Juntando esses elementos, comecei a perceber (e outros colegas também já tinham chegado à mesma conclusão) de que Carpeaux possuía algum processo mnemônico, aprendido em Cracóvia, em Viena, em Antuérpia, sei lá onde, um macete de "scholar" com o qual, através de chaves e códigos, penetrava em todos os campos do saber humano.


Para ele, era importante saber quantos compassos de uma velha canção medieval foram aproveitados por Wagner na abertura de "Os Mestres Cantores". Como o atleta que dedica momentos de seu dia para esquentar os músculos, ele praticava esse tipo de atletismo mental, pronto para o que desse ou viesse. Daí o meu espanto quando, em 1966, produzindo o documentário "Otto Maria Carpeaux - O Velho e o Novo", dirigido por Maurício Gomes Leite, fomos a seu apartamento na rua Paula Freitas, em Copacabana.

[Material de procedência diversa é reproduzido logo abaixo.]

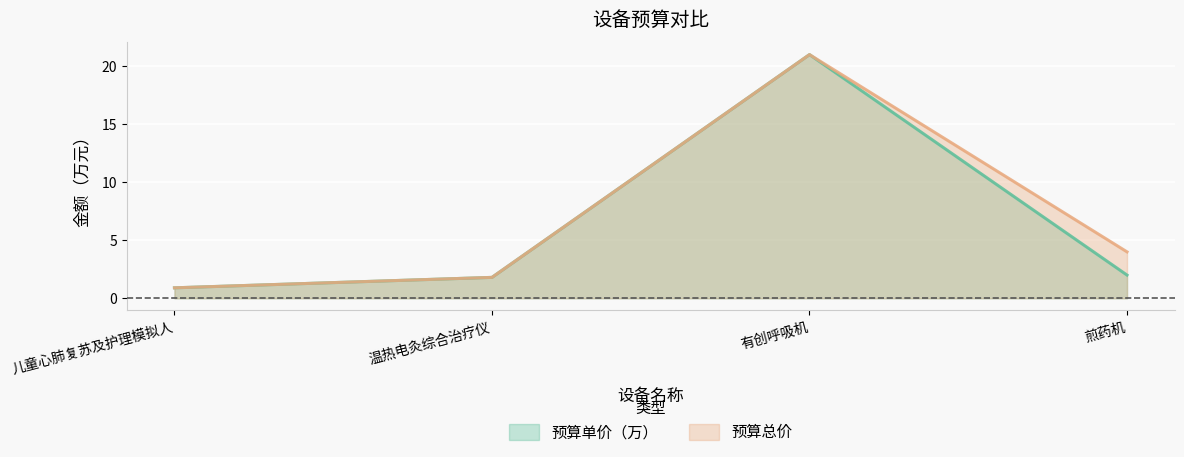

True or false: 预算单价（万） and 预算总价 intersect in this chart.

False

Sua estante de livros era modesta, igual a de um estudante em início de curso superior. Sua discoteca era diminuta. Filho de um advogado que tocava violino, Carpeaux preferia ler partituras. Perguntei-lhe por quê. Ele respondeu que lendo a pauta era mais fácil de guardar do que ouvindo -o que nos remete definitivamente para o imenso universo mental que cultivava com suas chaves enigmáticas e códigos de cabala. Um monstro.